Knowing all we know now, the obvious suggestion is that superheroes will stop dropping from the sky into the heartland and start rising from the grass itself. Which isn't to say that no mortals at all can fly in the present:

I like that Morrison has characterized Lex Luthor as the world's most pompous skeptic -- because it's funny -- but I like even more that it isn't the skepticism that makes Luthor wicked - it's his unwillingness to use his obviously formidable talents to do anything but stroke his own persecution complex. As Quintum notes at the end of this issue, without a Superman to tangle with, Luthor simply fades away.

Oh, did anyone else think Quintum was somehow Luthor in disguise for most of this series? I sure did - that was my big secret theory. But I think Morrison has done something more interesting; if Luthor is Superman's most profound mirror image, then Quintum is ultimately Luthor's, being a mad genius who struggles to accomplish things ("...the measure of a man lies not in what he says but what he does," as the series' first collected volume opines), and generally needs Superman to haul his sorry rainbow ass out of trouble. He's completed a journey by the end of the series too, his similarities to Superman's foe finally representing humanity's progress in the post-Superman era, where a statue stands in a park like in Whatever Happened to the Man of Tomorrow?, although Morrison's story doesn't turn on any loss of powers from this world - just the opposite.

All of this, granted, doesn't make for so much a pleasing issue of a comic as an assurance that notions raised in prior issues would reach completion.

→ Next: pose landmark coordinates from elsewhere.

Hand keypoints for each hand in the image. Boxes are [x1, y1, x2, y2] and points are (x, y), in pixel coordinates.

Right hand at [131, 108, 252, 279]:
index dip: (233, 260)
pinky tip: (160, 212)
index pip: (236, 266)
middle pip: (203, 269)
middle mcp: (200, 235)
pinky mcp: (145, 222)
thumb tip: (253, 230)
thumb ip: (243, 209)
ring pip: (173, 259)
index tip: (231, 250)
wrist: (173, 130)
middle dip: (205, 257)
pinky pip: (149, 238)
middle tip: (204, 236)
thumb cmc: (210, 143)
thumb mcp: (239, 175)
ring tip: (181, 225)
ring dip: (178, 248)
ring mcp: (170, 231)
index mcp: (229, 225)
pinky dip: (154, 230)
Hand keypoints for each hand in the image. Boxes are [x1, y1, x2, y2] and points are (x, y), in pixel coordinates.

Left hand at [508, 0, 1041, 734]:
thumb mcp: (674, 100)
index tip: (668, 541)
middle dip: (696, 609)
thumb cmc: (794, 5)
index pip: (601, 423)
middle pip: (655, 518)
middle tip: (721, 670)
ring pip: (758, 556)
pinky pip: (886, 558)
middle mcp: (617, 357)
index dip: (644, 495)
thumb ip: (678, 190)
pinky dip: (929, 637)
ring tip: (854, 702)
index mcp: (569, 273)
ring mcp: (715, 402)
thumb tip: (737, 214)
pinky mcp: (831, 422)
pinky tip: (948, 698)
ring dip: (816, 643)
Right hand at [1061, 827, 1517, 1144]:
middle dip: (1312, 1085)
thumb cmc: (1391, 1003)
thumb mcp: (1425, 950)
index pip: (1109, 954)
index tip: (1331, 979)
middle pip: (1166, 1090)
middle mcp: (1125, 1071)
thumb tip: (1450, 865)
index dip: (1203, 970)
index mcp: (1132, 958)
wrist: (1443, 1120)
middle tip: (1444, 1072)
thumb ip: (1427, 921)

Issue #12 itself is actually a pretty low-key thing, with nearly half its space given to an elegiac cruise with Jor-El over an erupting Krypton (cute reversal of the famously concise destruction sequence from issue #1), and a mostly plain Superman/Luthor final throwdown in a dim Metropolis (we don't see the deadly blue sun until the end); I wish there'd been less orthodox superhero hitting and more of Luthor's gradual awareness as to the nature of the universe due to his artificially heightened intellect.

In the end, he can only weep from the human enormity of it all; fascinatingly, Morrison then has Superman make the cynical (if not unfounded) assumption that Luthor is merely realizing how he's been outsmarted again, allowing some gentle ambiguity to linger regarding both icons' positions as Greatest Good and Greatest Ill. It does make sense from this series' point of view, dealing in archetypes but unwilling to let any character sit quite still in his or her prescribed roles (and feel free to insert your favorite enlightenment-through-drugs-in-a-Grant-Morrison-comic joke here).

I look forward to reading through this whole series again, carefully, from start to finish; I'm sure there's plenty of variations lurking around, not to mention one million allusions to other works that I've missed. Yet I also think it's a very simple story, one that certainly doesn't need every last image to be puzzled over and indexed. Quintum's final stroll may lead to a colorful solid wall on that last page, but I think it's plain enough that whatever's behind it will be the new humanity, the people to lift the half-million ton key, the genetic mix of man and superman that will be the true descendants of the man of the title, sometimes peeking their heads back into the past, in that undying spirit of aid. Inspired.